Мои нервные круги вокруг лавки сначала замедляются, а потом я ловлю себя на том, что просто стою на месте, смотрю на кроны деревьев с молодой весенней листвой и улыбаюсь как дурак. Злость испаряется, схлопывается, как будто ее и не было. Отец часто ведет себя как сволочь, но в одном он был прав — я выгляжу счастливым. И чувствую себя так же.
Перевожу взгляд на асфальтированную дорожку как раз вовремя. Вот они, попугайчики-неразлучники. Богдан и Ангелина. Одинаковые кроссы, его рука у нее на плече, она пальцами крутит пуговицу на его куртке. Ощутив странный укол ревности, я не успеваю отследить, откуда взялось это ощущение. Потому что, когда я смотрю на Субботину, это кажется уже неважным. Сердце ускоряет свой бег, а грудную клетку распирает от какого-то необычного ощущения.
Выхожу им навстречу и ловлю выражение лица Гели, когда она тоже меня замечает. Рада? Смущена? Я же еще ничего не сделал.

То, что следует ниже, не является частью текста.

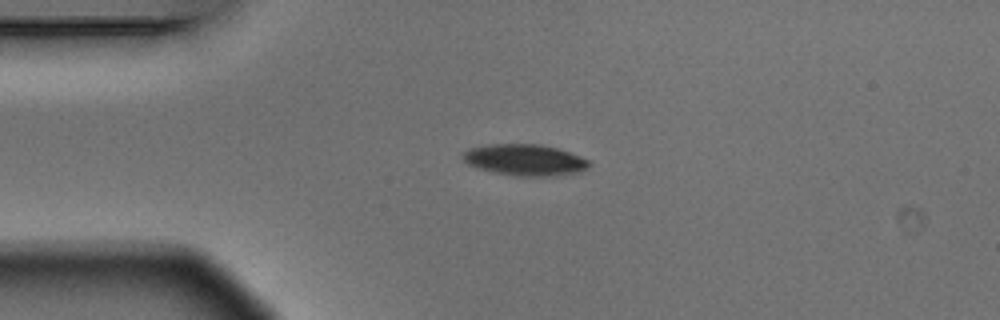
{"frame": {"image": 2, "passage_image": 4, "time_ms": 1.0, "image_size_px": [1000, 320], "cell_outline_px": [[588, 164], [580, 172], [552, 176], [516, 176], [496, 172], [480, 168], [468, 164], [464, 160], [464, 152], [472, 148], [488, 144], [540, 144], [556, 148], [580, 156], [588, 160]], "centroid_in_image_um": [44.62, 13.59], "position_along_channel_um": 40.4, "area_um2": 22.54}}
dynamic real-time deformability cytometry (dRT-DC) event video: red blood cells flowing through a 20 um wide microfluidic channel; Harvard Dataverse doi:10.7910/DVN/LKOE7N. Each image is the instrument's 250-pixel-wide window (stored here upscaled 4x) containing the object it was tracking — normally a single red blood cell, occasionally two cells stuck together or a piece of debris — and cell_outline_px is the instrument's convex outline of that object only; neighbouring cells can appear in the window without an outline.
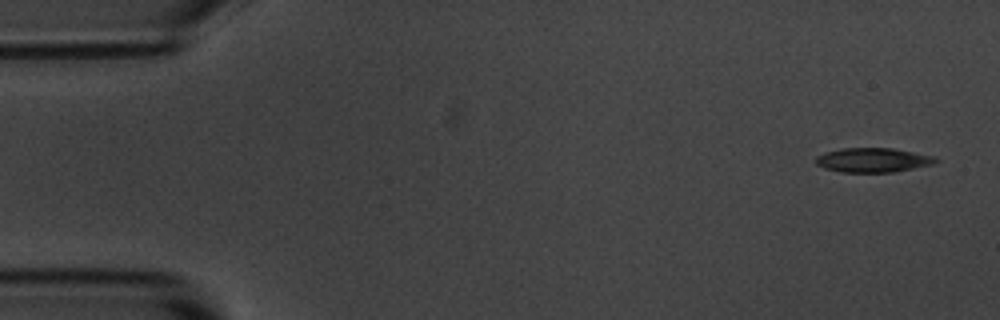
{"species": "common noctule bat (a hibernating species)", "species_latin": "Nyctalus noctula", "temperature_condition": "room temperature", "stored_images_in_passage": 10, "camera_frame_rate_fps": 3000, "um_per_image_px": 0.085, "animal": {"sex": "male", "body_mass_g": 20.1, "forearm_length_mm": 53.5}, "frame": {"image": 1, "passage_image": 1, "time_ms": 0.0, "image_size_px": [1000, 320], "cell_outline_px": [[940, 160], [932, 164], [892, 172], [840, 172], [824, 168], [816, 164], [816, 156], [824, 152], [840, 148], [892, 148], [936, 156]], "centroid_in_image_um": [74.18, 13.6], "position_along_channel_um": 10.8, "area_um2": 17.05}}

Ускоряя шаг, я подхожу к ней, обхватываю руками и отрываю от земли и прокручиваюсь с ней вокруг своей оси. Геля обнимает меня за шею, пищит и заливисто смеется.
Я ставлю ее обратно и, не сдержавшись, щипаю за бок. Она поднимает на меня сияющие глаза и говорит с улыбкой:
— Игра рукой, Громов.
Я довольно щурюсь:
— Чем докажешь?
— Ну, тут нужно смотреть «Вар».
Я хмыкаю, наклоняюсь и быстро целую ее в губы. Геля дергается и смотрит на меня расширившимися глазами. Я беру ее за руку, и чувствую, как ее пальчики трепыхаются, готовые удрать из моего захвата. Берусь крепче и только тогда поворачиваюсь к Богдану.

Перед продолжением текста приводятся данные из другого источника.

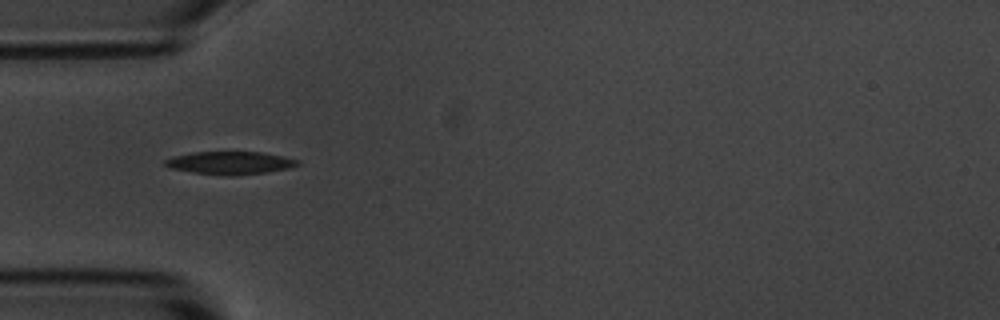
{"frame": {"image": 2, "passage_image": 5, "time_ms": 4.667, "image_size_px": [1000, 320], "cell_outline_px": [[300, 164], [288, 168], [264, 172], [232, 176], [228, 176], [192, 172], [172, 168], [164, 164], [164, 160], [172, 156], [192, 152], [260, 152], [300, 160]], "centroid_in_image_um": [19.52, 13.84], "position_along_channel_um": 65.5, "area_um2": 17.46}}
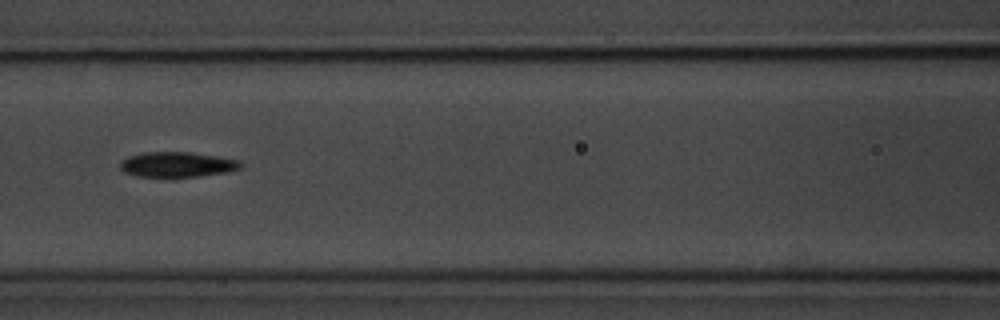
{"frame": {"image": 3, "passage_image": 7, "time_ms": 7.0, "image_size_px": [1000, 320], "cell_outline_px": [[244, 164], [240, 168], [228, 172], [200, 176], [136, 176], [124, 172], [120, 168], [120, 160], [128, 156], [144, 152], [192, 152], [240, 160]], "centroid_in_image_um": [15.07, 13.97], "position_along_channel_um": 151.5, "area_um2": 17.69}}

Он смотрит на меня исподлобья.
— Ну? — вырывается у меня с какой-то шальной иронией. — Твой вердикт?
Глава 41
— Какой вердикт? — бурчит Богдан.
Я пожимаю плечами:
— Ты так внимательно смотрел. Захотелось узнать, что решил.
— Хотел бы узнать, спросил бы меня заранее.

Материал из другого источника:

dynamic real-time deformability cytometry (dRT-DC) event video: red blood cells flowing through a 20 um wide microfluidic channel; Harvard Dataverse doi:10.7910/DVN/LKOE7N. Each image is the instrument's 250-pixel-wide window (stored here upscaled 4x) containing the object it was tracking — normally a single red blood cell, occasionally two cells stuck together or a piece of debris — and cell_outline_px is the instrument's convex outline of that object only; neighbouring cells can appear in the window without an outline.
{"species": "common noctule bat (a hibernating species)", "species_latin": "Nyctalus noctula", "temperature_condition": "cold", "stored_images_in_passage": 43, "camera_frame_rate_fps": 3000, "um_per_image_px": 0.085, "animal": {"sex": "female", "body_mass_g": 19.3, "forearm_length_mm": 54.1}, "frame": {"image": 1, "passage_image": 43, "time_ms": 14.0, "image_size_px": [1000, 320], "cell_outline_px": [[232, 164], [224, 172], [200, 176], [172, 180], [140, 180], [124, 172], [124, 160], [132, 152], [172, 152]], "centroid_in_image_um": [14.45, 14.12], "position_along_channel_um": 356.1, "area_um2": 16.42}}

— Извини, не пришло в голову.
— Кровь в другое место прилила?
— Бо! — восклицает Геля с искренним возмущением.
Но в данный момент это не ее война. Хоть мы и стоим посреди аллеи втроем, а я держу ее за руку, именно мы с Богданом срезаемся серьезными взглядами.
Он смотрит на меня мрачно, но потом вдруг деланно растягивает губы в улыбке. Как будто ему семь, и в разгар истерики его попросили улыбнуться для фото.
Я хмыкаю и качаю головой.
Он вмиг становится серьезным и говорит:
— Если Энж счастлива, то и я тоже. Но мы с тобой еще поговорим.
— Без проблем, — улыбаюсь я.
Богдан делает жест рукой, приглашая нас начать движение. Я делаю шаг и тяну за собой Гелю. Богдан недоволен, это для меня не сюрприз. Чего-то подобного я, конечно, и ожидал. Но уверен, что все как-то решится. Он слишком любит сестру, чтобы вставлять нам палки в колеса. Но, похоже, мне и правда стоило поговорить с ним до того, как события приобрели серьезный оборот. Но, кажется, все закрутилось как-то слишком быстро. Не знаю, бывает ли иначе в шестнадцать, но я и сам не заметил, как запал на нее.